The image of Amanda came to mind, and for a brief moment he felt the regret. Before she'd married Clay, he'd had some hope there, enough to make a damned fool of himself. No, as much as he loved both of 'em, he didn't care much about seeing them together at Christmas.

"It doesn't matter," he maintained stubbornly.

"You don't have any family at all?"

"No. Just Clay—but he's got a wife now, and there's a baby on the way. Oh, they'd want me there, no question about it, but it's not the same. Don't get me wrong—she's a fine girl, and I wish I'd been as lucky as he is, but now there's a big house, fancy stuff all around—everything's a whole lot different." He stared off, seeing nothing. "I'm real happy for him," he said finally. "A tot of folks never thought he'd amount to much, and he showed em."

"Like the newspapers," she murmured.

"Yeah, like the damned
Austin Republican,"
he agreed. "If I had a dollar of every lie they printed about him, I'd own half of Texas."

"They thought he was pretty rough, didn't they?"

"Yeah. And they weren't too happy with me, either. They never understood what the rangers faced—and the state police, too, for that matter."

"Well, at least they didn't call you an Indian-loving savage."

"I'd be about the last person anybody'd say that to," he countered. "Leastwise, if he wanted to live, anyway, But Clay had his reasons for liking 'em. Hell, the Comanches raised him. Me, I'd as soon crawl on my belly through a ravine full of rattlesnakes as be within smelling distance of a Comanche, or a Kiowa. Only place I want to see one of 'em is down the barrel of a rifle."

"But you came to Bull Calf's camp, Captain," she reminded him. "I thought God had answered my prayers when I saw you."

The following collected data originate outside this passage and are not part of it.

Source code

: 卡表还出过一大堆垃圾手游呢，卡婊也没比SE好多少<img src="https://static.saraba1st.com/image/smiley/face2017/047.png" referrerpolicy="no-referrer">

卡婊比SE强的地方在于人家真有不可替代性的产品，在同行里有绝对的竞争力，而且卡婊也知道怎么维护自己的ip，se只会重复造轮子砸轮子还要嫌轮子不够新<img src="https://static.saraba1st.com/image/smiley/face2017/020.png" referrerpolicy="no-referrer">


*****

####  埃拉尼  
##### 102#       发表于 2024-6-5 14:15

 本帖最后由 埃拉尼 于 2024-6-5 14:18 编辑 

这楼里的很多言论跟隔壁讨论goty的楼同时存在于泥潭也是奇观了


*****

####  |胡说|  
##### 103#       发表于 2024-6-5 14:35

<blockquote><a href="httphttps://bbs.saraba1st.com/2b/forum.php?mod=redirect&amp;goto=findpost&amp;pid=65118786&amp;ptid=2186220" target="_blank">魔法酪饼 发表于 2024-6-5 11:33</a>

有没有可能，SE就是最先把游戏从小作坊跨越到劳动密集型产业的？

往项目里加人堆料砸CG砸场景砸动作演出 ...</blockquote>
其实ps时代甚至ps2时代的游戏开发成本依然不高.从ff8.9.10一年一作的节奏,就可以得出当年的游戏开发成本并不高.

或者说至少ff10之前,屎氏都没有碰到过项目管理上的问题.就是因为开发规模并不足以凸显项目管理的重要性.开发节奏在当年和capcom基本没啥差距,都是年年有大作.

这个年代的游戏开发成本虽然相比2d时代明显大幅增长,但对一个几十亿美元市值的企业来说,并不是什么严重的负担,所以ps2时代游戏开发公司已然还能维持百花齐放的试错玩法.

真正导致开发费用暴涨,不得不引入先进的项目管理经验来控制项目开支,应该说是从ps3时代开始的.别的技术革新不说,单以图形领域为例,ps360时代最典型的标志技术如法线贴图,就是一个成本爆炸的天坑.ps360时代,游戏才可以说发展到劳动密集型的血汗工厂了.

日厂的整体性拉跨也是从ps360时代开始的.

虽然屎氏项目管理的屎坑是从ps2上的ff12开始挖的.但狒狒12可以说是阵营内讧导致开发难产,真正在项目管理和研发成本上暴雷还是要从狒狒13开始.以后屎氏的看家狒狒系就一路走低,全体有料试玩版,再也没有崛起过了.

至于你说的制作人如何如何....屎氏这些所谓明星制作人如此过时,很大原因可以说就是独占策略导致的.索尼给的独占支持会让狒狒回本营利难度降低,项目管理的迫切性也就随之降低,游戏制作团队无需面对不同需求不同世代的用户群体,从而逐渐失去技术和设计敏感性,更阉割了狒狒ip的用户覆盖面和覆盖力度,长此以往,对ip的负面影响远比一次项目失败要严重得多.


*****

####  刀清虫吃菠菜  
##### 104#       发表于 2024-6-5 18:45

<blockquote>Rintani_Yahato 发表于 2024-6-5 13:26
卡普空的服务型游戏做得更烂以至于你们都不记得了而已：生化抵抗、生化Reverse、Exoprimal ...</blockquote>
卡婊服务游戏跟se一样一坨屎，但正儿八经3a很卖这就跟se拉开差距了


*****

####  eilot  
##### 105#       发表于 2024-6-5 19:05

Before he could explain anything, one of the front wheels hit something, and the force sent the wagon into a deep rut that threw her against him. He grabbed her and braced her with his body as the wagon bed teetered, then came slamming down with a bone-jarring crack over the axle. Her first thought was that they'd wrecked, but the wheels kept turning, and the oxen plodded ahead as though nothing had happened.

"You all right?"

She righted herself within the circle of his arm. "What was that?" she asked shakily.

"I don't know—-a rock or a stump probably." Easing his arm from her shoulders, he transferred the reins between his hands. "Guess I wasn't watching what I was doing," he muttered.

"Well, I didn't see it coming, either."